Dacia

Alle Dacia-Modelle auf einen Blick

Die Geschichte von Dacia

Das Rumänen Autos bauen können und wollen, bewies die Firma Uzina de Autoturisme Pitesti bereits Ende der 60er Jahre. 1968 wurde mit dem Dacia 1100 das erste Modell gefertigt. Bereits damals arbeitete der französische Hersteller Renault mit dem rumänischen Autobauer zusammen. War doch der Dacia 1100 eine Lizenzfertigung des bekannten Renault 8 (R8). 1969 begann dann die Produktion des wohl bekanntesten und beliebtesten Dacias überhaupt: des Dacia 1300. Dieses Modell, ebenfalls der Lizenzbau eines Renaults (in diesem Falle des R12), war der absolute Dauerbrenner im rumänischen Fertigungswerk. Es wurden in den 35 Produktionsjahren beinahe 2 Millionen dieser Fahrzeuge gebaut und auch das Fundament der rumänisch- französischen Kooperation späterer Jahre war gelegt.
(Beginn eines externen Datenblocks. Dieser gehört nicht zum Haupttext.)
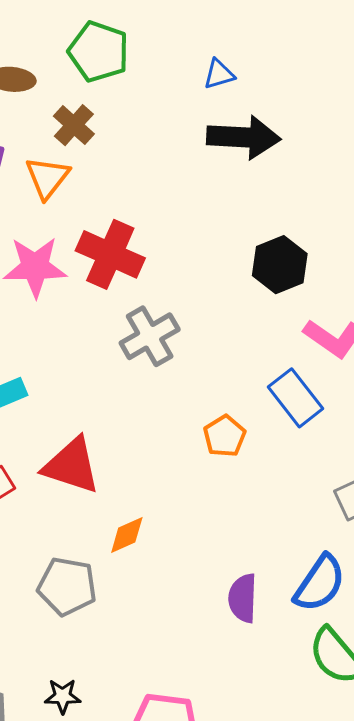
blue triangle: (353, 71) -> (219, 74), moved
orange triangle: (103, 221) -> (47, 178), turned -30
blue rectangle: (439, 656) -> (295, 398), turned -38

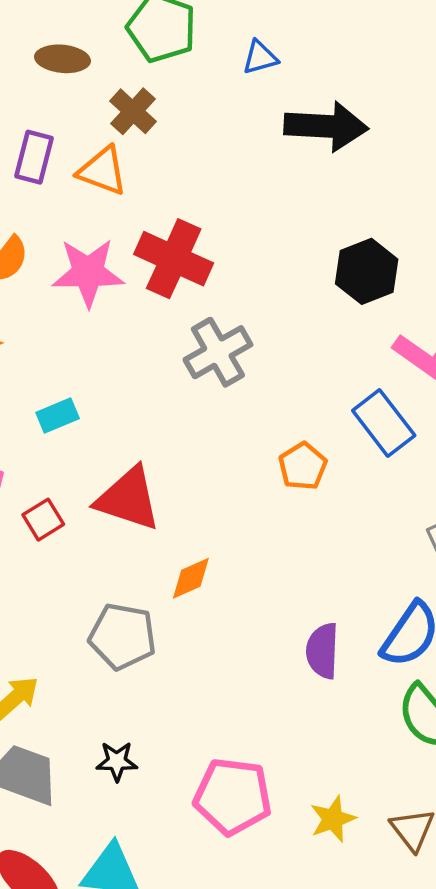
blue triangle: (219, 74) -> (260, 57), moved
orange triangle: (47, 178) -> (103, 171), turned -48

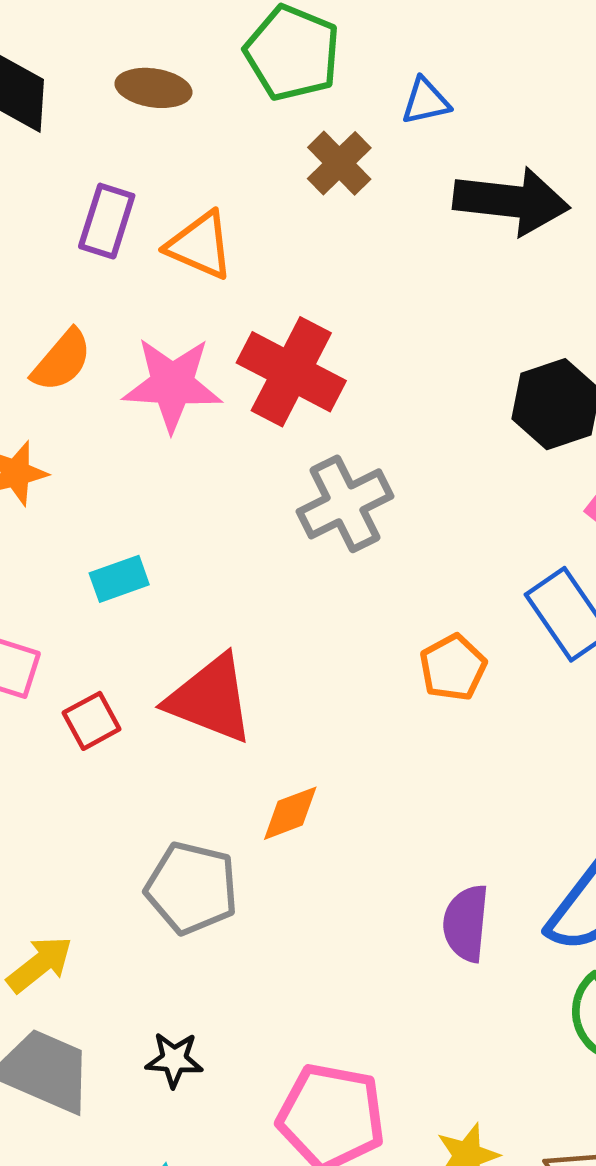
brown cross: (133, 111) -> (339, 163), moved

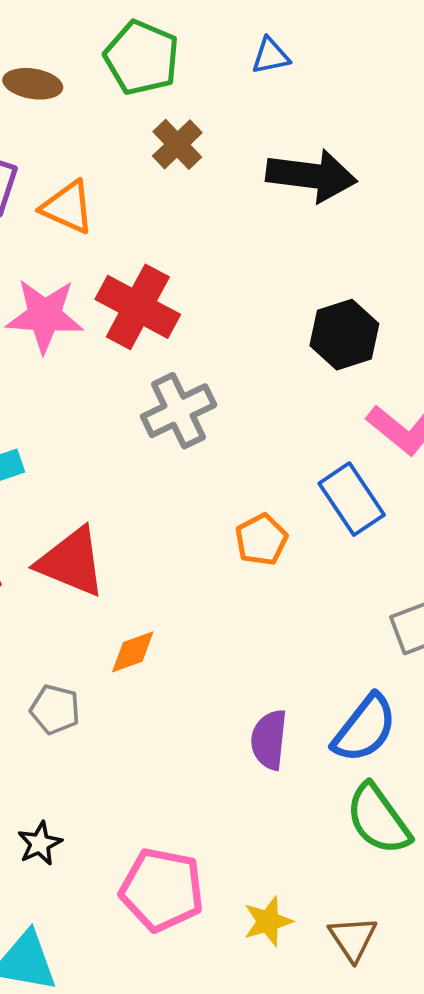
blue triangle: (426, 101) -> (271, 56), moved
gray pentagon: (192, 888) -> (55, 709), size x0.7
black star: (174, 1060) -> (40, 843), turned -30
Welche Elemente wurden an der Marke Dacia modifiziert?

Als im Jahre 1978 die Lizenzkooperation mit Renault endete, erschienen weitere Modelle bei Dacia. Die meisten jedoch konnten ihre Verwandtschaft mit dem R12 nicht verhehlen. Zumeist waren es bloße Modifikationen der bekannten Limousine, wie zum Beispiel ein heckangetriebener Pickup auf Basis des Dacia 1300. Mit der zusätzlich in Timisoara anlaufenden Produktion des Dacia 500 wollte man 1986 schließlich neue Wege gehen. Dieser „Lastun“ – „Schwalbe“ genannte Kleinwagen konnte jedoch nie an den Erfolg des Dacia 1300 anknüpfen. Also wurde auch weiterhin der Dacia 1300 gefertigt und natürlich auch verkauft. Mit dem Ende des Kalten Krieges begann vorerst der Niedergang der osteuropäischen Autoindustrie. Günstige Gebrauchtfahrzeuge aus den westlichen Ländern sorgten für starke Konkurrenz und sinkende Absatzzahlen bei einst so etablierten Herstellern wie Skoda, Lada, Wolga, Dacia, oder Moskwitsch.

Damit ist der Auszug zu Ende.